Let the measures of locally compact groups $\,K < G\,$ be $\, dk\,$ and $\, dg\,$, correspondingly. For a Hilbert space $\mathbb{V}$ equipped with a dot product $\,\langle~,~\rangle\,$, introduce the space ${{\cal{L}}^G}$ of square-integrable functions: $$ {\cal{L}}^G=\left\{\right.\varphi\,:\, G\longrightarrow{\mathbb{V}}\; {\LARGE\mbox{$|$}}\int dg\,\langle \varphi(g),\varphi^{\,\prime}(g)\rangle<\infty\;\;\, \mbox{for}\;\forall\,\varphi,\,\varphi^{\,\prime} \left.\right\}. $$
Of interest to us will be the subspace of Mackey functions, those obeying the equivariance condition $$ \varphi(gk)=D^{-1}(k)\,\varphi(g)~,~~g\in G\,,~~k\in K~, $$ where a representation $\, D(K)\,$ is assumed (pseudo)unitary, i.e. preserving $\,\langle~,~\rangle\,$.
Treat the group $G$ as a principal bundle on the base $G/K$, and fix a section $x=\gamma(X)$, with each $x$ acting as the representative of a coset $X=xK$.

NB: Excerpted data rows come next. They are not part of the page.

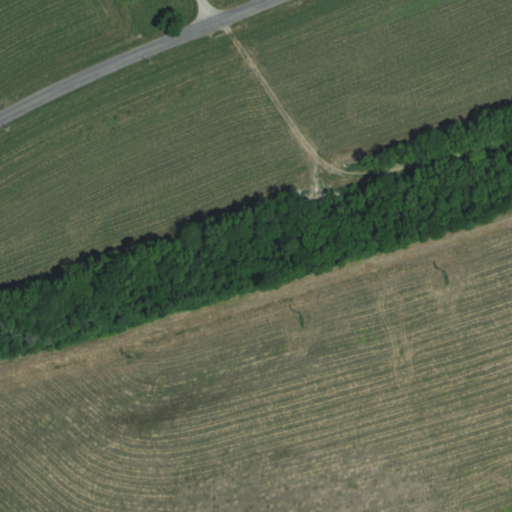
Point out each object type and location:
road: (201, 12)
crop: (56, 49)
road: (131, 54)
crop: (243, 128)
crop: (288, 395)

Functions on cosets can be naturally introduced as functions on the section: $$ \tilde{\varphi}(X)\equiv\varphi(x)~. $$
We also can define a dot product on the section as $$ \int \langle\, \varphi(x)\, ,\,\varphi^{\,\prime\,}(x)\,\rangle\,dx~.\qquad\qquad\qquad(*) $$
To be able to interpret it as a dot product on the quotient space, we must be sure that it remains invariant under a different section choice, say $\bar{x}=\bar{\gamma}(X)$. The two sections are related via $x\,=\,\bar{x}\, k(x)$, where $k(x)\in K$. Plugging this in the above expression, and keeping in mind that $\varphi(x)=\varphi(\bar{x}\, k(x))= D^{-1}(\, k(x)\,)\,\varphi(\bar{x})\,$, we obtain: $$ \int\langle\,\varphi(\bar x)\,,\,\varphi(\bar x)\,\rangle\; d\bar x~=~ \int\langle\varphi(x)\,,\,\varphi(x)\rangle\; d (\, x\, k(x)\,)~. $$
QUESTION 1. $~~$I have been sloppy by writing simply $k(x)$ instead of $k(X)$ where $X\in G/K$. Is this forgivable for a right-invariant measure $dg\,$?

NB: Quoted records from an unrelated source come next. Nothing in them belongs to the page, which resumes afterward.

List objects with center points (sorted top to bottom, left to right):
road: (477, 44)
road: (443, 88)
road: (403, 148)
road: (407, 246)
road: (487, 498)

QUESTION 2. $~~$Assuming the measure is right-invariant, can we say that $ d (\, x\, k(x)\,)=dx $ for any reasonable function $k(x)$?

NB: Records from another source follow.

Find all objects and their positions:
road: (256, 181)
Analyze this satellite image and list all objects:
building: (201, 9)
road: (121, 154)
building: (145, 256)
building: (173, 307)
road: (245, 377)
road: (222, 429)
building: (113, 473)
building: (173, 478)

/"Reasonable" $k(x)$ means: "good enough for a physicist", so that the representatives $x$ always make Borel algebras and the measure $dx$ is well defined./
QUESTION 3. $~~$Was the assumption of (pseudo)unitarity of $D(K)$ inded necessary here?
QUESTION 4. $~~$If the answer to all the above questions happens to be affirmative, may I assume that I have proven the invariance of product (*) under a change of section, so it can be understood as a dot product in the quotient space?